Not, she thought, that she would have tried to stop him. She might as well try to stop the tide from rising as try to keep James out of danger or stop him from taking risks. But James had also promised her that their union would be a partnership of equals.
It was the memory of that promise that sent the hot blood rushing to Susanna’s cheeks. She welcomed the anger, though. Because if she stopped being angry, even for a moment, she was going to start being afraid. Afraid that James would be hurt. Or killed. Afraid that even now, right this moment, he could be—
Susanna snapped that thought off before it could take root. But she still felt suddenly cold.
She drew back a little from the window and stared at her reflection in the glass, her pale face framed by red-gold hair.
For a long moment she did not move.
Then she stood, and walked to her writing desk, thrust both the letters firmly into the center drawer and closed it with a sharp impact. Very well, James had lied. But that did not mean she was required to sit at home and wait for his return, reading his falsified letters—as though she were a child to be sheltered and comforted with soothing bed-tales.
Of course, had she been a man, she could have simply ridden to London at a moment’s notice. But a woman—a young, unmarried woman—could not even ride in a carriage on her own, let alone undertake a trip to the great City without a proper chaperone.
What she needed, Susanna thought, was an ally.

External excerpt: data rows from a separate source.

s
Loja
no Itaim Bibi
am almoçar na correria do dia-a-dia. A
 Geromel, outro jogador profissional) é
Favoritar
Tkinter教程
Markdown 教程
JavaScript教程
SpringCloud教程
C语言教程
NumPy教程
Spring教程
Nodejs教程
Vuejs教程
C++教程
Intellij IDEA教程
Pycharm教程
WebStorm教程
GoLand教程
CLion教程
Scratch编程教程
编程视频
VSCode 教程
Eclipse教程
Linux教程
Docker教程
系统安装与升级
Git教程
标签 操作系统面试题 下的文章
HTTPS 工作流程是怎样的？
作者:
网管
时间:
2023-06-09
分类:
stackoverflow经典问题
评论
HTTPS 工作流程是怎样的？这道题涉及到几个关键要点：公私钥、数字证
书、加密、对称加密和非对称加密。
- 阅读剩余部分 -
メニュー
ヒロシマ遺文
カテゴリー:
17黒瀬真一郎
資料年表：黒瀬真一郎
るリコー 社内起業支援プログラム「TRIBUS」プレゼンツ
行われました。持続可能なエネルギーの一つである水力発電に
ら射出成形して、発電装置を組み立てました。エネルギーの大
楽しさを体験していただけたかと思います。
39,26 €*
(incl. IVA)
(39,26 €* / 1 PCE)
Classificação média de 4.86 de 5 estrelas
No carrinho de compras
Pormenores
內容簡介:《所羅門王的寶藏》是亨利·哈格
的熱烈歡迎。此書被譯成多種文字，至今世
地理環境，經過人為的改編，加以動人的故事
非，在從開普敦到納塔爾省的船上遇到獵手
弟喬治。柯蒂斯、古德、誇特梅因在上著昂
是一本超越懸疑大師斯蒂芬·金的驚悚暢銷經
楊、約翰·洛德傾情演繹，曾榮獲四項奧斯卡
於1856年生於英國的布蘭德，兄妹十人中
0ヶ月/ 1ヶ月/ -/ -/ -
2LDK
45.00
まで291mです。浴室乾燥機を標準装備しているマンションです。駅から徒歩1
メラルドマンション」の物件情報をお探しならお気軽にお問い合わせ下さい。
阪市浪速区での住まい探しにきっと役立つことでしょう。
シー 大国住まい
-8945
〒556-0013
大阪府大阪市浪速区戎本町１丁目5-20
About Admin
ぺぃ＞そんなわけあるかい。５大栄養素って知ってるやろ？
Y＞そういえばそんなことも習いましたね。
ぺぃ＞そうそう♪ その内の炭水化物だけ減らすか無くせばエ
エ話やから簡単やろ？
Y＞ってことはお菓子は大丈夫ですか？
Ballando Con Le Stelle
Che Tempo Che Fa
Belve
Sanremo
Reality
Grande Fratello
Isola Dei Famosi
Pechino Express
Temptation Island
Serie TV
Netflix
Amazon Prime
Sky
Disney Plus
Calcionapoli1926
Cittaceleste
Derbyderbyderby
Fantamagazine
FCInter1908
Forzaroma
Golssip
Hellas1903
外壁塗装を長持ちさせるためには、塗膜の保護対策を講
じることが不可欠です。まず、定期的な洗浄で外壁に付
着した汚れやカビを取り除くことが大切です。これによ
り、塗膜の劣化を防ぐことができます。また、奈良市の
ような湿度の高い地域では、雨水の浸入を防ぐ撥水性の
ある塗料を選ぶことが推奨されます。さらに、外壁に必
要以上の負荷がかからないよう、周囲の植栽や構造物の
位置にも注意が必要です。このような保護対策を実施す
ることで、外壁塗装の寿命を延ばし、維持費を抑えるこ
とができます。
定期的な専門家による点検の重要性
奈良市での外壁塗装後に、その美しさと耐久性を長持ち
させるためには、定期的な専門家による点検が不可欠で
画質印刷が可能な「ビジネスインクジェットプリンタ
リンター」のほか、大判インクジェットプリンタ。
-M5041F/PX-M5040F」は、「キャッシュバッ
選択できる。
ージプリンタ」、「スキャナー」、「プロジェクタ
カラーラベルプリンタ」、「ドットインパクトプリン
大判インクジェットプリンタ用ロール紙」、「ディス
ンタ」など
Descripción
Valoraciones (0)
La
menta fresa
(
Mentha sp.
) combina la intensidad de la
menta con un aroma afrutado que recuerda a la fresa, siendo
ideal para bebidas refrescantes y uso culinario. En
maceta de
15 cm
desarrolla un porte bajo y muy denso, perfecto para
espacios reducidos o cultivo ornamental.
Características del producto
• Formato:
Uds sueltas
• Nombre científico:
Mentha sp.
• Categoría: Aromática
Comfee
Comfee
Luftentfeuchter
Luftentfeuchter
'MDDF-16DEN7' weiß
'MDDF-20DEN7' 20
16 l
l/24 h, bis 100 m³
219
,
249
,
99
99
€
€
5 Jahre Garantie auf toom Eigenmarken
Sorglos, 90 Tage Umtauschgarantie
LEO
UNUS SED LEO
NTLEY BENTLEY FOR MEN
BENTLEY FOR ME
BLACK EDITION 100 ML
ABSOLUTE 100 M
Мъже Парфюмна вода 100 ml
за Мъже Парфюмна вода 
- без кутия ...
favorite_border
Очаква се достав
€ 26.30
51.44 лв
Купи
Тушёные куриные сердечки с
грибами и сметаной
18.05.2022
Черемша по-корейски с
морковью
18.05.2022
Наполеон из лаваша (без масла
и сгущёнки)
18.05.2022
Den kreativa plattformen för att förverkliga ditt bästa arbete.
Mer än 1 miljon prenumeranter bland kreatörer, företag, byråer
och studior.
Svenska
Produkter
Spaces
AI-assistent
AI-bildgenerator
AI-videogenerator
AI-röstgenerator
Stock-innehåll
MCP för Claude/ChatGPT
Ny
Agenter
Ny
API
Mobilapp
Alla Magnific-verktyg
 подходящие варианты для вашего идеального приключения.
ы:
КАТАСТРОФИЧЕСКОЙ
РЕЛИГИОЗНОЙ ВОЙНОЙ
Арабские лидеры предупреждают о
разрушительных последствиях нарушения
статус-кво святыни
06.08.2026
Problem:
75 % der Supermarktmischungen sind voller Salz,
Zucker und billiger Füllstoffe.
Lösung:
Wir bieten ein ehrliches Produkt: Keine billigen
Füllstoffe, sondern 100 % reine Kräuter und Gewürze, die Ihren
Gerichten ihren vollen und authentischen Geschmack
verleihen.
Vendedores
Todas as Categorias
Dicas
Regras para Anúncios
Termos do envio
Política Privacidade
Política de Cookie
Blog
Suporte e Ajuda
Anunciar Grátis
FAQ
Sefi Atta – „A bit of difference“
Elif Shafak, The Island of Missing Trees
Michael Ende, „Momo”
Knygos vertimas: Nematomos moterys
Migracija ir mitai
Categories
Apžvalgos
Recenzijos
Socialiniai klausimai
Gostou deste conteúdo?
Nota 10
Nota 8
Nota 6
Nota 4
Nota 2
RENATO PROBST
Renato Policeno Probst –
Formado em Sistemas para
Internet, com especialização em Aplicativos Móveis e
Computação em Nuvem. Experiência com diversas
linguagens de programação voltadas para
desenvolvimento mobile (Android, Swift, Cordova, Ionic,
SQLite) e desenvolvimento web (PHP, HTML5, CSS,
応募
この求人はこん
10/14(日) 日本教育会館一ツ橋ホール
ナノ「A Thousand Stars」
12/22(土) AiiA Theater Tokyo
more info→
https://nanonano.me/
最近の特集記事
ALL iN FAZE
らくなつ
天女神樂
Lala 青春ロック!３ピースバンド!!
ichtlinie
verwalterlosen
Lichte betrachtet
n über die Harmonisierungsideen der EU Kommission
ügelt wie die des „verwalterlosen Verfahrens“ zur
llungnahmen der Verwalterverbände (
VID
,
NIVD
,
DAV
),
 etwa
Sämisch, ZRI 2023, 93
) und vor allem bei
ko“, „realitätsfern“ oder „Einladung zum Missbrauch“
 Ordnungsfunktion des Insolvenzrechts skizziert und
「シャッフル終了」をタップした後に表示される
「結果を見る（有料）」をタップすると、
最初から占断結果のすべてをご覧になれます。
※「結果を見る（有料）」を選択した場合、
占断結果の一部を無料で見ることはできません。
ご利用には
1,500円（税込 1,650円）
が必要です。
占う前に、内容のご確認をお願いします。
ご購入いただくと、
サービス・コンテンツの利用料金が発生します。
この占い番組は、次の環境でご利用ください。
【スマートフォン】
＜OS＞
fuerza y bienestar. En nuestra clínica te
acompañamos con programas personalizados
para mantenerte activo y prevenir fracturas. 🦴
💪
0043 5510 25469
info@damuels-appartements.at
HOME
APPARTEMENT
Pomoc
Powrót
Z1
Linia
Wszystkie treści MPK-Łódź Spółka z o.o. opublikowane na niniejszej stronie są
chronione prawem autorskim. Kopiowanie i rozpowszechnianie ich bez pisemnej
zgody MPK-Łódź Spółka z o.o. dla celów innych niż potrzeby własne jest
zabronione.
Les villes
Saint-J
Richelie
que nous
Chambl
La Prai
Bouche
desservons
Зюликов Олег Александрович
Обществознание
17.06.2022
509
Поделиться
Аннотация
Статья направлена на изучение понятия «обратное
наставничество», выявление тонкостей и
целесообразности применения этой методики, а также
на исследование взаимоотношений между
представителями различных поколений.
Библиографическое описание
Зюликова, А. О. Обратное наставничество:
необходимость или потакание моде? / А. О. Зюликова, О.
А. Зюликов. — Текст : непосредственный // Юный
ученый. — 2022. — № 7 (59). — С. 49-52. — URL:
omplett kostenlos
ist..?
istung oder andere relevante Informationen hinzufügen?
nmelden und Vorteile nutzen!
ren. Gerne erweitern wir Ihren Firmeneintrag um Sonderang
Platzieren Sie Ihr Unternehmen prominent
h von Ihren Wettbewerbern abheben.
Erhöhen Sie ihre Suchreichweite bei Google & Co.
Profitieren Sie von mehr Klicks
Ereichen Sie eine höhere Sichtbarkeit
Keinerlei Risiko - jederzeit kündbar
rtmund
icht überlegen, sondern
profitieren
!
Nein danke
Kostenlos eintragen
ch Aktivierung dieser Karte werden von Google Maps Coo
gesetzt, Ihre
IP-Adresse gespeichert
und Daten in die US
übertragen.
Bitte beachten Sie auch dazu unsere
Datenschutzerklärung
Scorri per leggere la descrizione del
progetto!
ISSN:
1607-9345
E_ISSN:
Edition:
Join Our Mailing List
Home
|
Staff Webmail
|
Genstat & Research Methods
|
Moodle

Her Uncle Charles, with whom she now lived, was a dear, but quite impossible for Susanna’s purpose. A gentle, kindly soul, artifice and pretense were as foreign to his nature as a tropical orchid to an English garden. He would be distressed that James had lied—and disturbed at the thought of his being in danger. And he would never consent to Susanna running into any kind of peril herself.
Then there was Julia, Susanna’s cousin and close friend. Julia would make a worthy confidante, but she was lately married to the local surgeon, Mr. Carswell, and it would be unfair to take her away so soon from her husband.
Susanna paused a moment, fingers drumming restlessly on the wooden desktop, before the solution occurred to her. Of course—her Aunt Ruth Maryvale. The very person.
She had met her father’s sister only briefly, when Ruth had come to stay at Rutherford Hall in August, but she’d taken an instant liking to the older woman.
Aunt Ruth was sensible, intelligent, and had a ready sense of fun, besides. And what was more, she had heard her aunt mention a plan to rent a house in London for the Season. If she could be persuaded to move her plan forward by a few months . . .
Susanna reached for paper and pen. She would ask her aunt to bring her to London. And then, somehow, she would find James—and find a way to keep him alive and safe.